Der Mensch fühlt sich in solchen Situationen nur noch als Teil einer Masse. Nicht berücksichtigt, nicht wichtig. Doch wissen Sie, was noch verrückter ist? Selten wird es in einer solchen Situation in Deutschland laut oder respektlos. Höchstens, wenn sich ein anderer vordrängelt, dann wird er darauf hingewiesen, dass das nicht korrekt ist. Mehr Aufstand ist nicht.

Die Menschen stehen dann zusammen – und helfen einander. Ein Mann schenkte mir in einer solchen Situation einmal Nüsse aus Mallorca, die er seinen Enkeln versprochen hatte. Aber wir hatten nichts zu essen nach einem Zug-Chaos-Tag – deshalb nahm ich sie für meine Kinder an.

Hilfe: Ab Platz 73 in der Telefon-Hotline ging nichts mehr

Stunden verbrachte ich in den vergangenen Tagen in Hotlines der Lufthansa. Begann einmal auf Position 152, hörte von einer elektronischen Stimme, wie ich nach 83 Minuten auf Platz 73 vorgerückt bin, um dann zu bemerken, dass nichts mehr geht – niemand mehr reagiert, nicht einmal der Roboter. Ich war raus und wartete umsonst. Am Abend als ich sah, dass mein Flug annulliert worden ist, standen Hunderte Schlange vor einem Lufthansa-Stand im Sicherheitsbereich, um zu erfahren, wann sie weiterreisen könnten, wo sie übernachten sollen und wie sie dahin kommen.

Eine Mitarbeiterin des Bodenpersonals ging an der Schlange vorbei und fragte die Wartenden: „Ich weiß gar nicht, was sie sich hier versprechen? Wir können keine Flüge mehr umbuchen, buchen Sie sich ein Zimmer über eine Hotel-App.“ Über so wenig Einfühlungsvermögen und so wenig Hilfe war ich verblüfft. Und bin noch immer schockiert.

Die Kolumne von Diana Zinkler behandelt regelmäßig Themen, die Deutschland und die Gesellschaft beschäftigen.
Die Kolumne von Diana Zinkler behandelt regelmäßig Themen, die Deutschland und die Gesellschaft beschäftigen. © ZRB | ZRB

So ging es dann weiter. Am nächsten Tag folgte erneutes Warten in der Schlange zum Check-in, zur Sicherheitskontrolle, auf das neue, verspätete Flugzeug. Nachher wartete ich auf mein Gepäck – und was soll ich sagen, bis zum heutigen Tag, sechs Tage nach Abflug, ist es verschwunden. Versuche über Chats, Hotlines oder richtige Mitarbeiter der Fluggesellschaft mein Problem zu lösen, sind bisher vergeblich. Und ich bin gesund, ich kann auch mit der nur englischsprechenden Mitarbeiterin kommunizieren, ich kann Apps und Chats bedienen, und bin trotzdem keinen Schritt weiter.

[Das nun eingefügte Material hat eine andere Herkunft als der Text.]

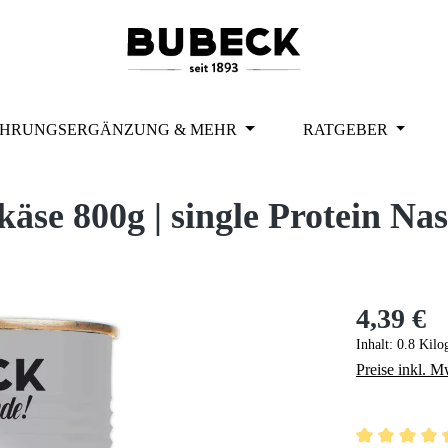
HRUNGSERGÄNZUNG & MEHR
RATGEBER
se 800g | single Protein Nas
4,39 €
Regulärer Pr
Inhalt:
0.8 Kil
Preise inkl. M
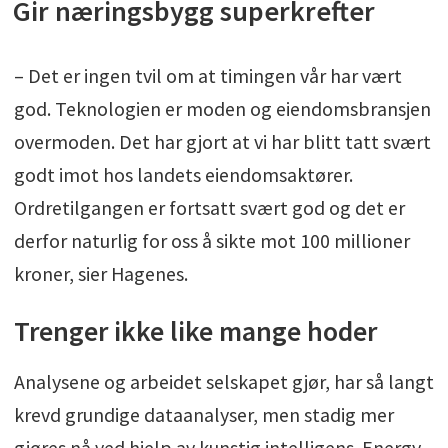
Gir næringsbygg superkrefter
– Det er ingen tvil om at timingen vår har vært
god. Teknologien er moden og eiendomsbransjen
overmoden. Det har gjort at vi har blitt tatt svært
godt imot hos landets eiendomsaktører.
Ordretilgangen er fortsatt svært god og det er
derfor naturlig for oss å sikte mot 100 millioner
kroner, sier Hagenes.
Trenger ikke like mange hoder
Analysene og arbeidet selskapet gjør, har så langt
krevd grundige dataanalyser, men stadig mer
gjøres nå ved hjelp av kunstig intelligens. Energy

Gerade in den Tagen vor Weihnachten und Silvester erleben wir die schöne Seite des Wartens. Schon der Advent beschreibt die Zeit vor der Ankunft von Jesus Christus. Die Kinder warten auf „den Weihnachtsmann“, wir erleben Vorfreude auf das Zusammensein an den Feiertagen und auf die große Party ins neue Jahr. Warten auf Position 73 meint das nicht.

Aber vielleicht passiert mit meinem Gepäck noch ein Weihnachtswunder. Denn da sind ein paar Geschenke drin.